* Activity
Print the records again, matching each line exactly.

(Saved entries)
┄┄┄┄┄┄

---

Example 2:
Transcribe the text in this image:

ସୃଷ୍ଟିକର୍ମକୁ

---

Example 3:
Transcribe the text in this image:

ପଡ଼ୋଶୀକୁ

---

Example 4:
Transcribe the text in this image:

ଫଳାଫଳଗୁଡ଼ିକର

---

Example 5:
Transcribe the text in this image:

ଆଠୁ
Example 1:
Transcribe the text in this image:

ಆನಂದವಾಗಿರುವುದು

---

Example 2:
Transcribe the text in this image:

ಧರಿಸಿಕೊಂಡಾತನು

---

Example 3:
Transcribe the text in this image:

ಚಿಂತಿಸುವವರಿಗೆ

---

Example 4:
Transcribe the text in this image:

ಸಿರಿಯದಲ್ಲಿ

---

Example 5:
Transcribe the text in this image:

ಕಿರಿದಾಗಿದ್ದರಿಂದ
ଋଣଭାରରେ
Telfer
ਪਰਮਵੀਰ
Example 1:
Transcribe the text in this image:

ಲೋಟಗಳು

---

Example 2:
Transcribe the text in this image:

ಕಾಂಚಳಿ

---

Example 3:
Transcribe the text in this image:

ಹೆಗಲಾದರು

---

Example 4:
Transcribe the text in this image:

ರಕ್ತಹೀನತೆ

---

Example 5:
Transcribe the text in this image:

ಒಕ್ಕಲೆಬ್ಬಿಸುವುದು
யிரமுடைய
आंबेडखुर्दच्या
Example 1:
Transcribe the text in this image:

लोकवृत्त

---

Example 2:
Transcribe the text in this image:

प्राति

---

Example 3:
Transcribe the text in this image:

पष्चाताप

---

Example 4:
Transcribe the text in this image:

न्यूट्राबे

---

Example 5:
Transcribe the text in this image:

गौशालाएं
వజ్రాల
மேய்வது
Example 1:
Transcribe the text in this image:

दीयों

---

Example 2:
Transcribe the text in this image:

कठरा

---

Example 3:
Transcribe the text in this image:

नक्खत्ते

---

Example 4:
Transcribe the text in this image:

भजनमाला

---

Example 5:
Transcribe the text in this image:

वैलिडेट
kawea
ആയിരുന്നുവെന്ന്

┄┄┄┄┄┄

* Answer to this problem
---

Example 2:
Transcribe the text in this image:

ସୃଷ୍ଟିକର୍ମକୁ

---

Example 3:
Transcribe the text in this image:

ପଡ଼ୋଶୀକୁ

---

Example 4:
Transcribe the text in this image:

ଫଳାଫଳଗୁଡ଼ିକର

---

Example 5:
Transcribe the text in this image:

ଆଠୁ
Example 1:
Transcribe the text in this image:

ಆನಂದವಾಗಿರುವುದು

---

Example 2:
Transcribe the text in this image:

ಧರಿಸಿಕೊಂಡಾತನು

---

Example 3:
Transcribe the text in this image:

ಚಿಂತಿಸುವವರಿಗೆ

---

Example 4:
Transcribe the text in this image:

ಸಿರಿಯದಲ್ಲಿ

---

Example 5:
Transcribe the text in this image:

ಕಿರಿದಾಗಿದ್ದರಿಂದ
ଋଣଭାରରେ
Telfer
ਪਰਮਵੀਰ
Example 1:
Transcribe the text in this image:

ಲೋಟಗಳು

---

Example 2:
Transcribe the text in this image:

ಕಾಂಚಳಿ

---

Example 3:
Transcribe the text in this image:

ಹೆಗಲಾದರು

---

Example 4:
Transcribe the text in this image:

ರಕ್ತಹೀನತೆ

---

Example 5:
Transcribe the text in this image:

ಒಕ್ಕಲೆಬ್ಬಿಸುವುದು
யிரமுடைய
आंबेडखुर्दच्या
Example 1:
Transcribe the text in this image:

लोकवृत्त

---

Example 2:
Transcribe the text in this image:

प्राति

---

Example 3:
Transcribe the text in this image:

पष्चाताप

---

Example 4:
Transcribe the text in this image:

न्यूट्राबे

---

Example 5:
Transcribe the text in this image:

गौशालाएं
వజ్రాల
மேய்வது
Example 1:
Transcribe the text in this image:

दीयों

---

Example 2:
Transcribe the text in this image:

कठरा

---

Example 3:
Transcribe the text in this image:

नक्खत्ते

---

Example 4:
Transcribe the text in this image:

भजनमाला

---

Example 5:
Transcribe the text in this image:

वैलिडेट
kawea
ആയിരുന്നുവെന്ന്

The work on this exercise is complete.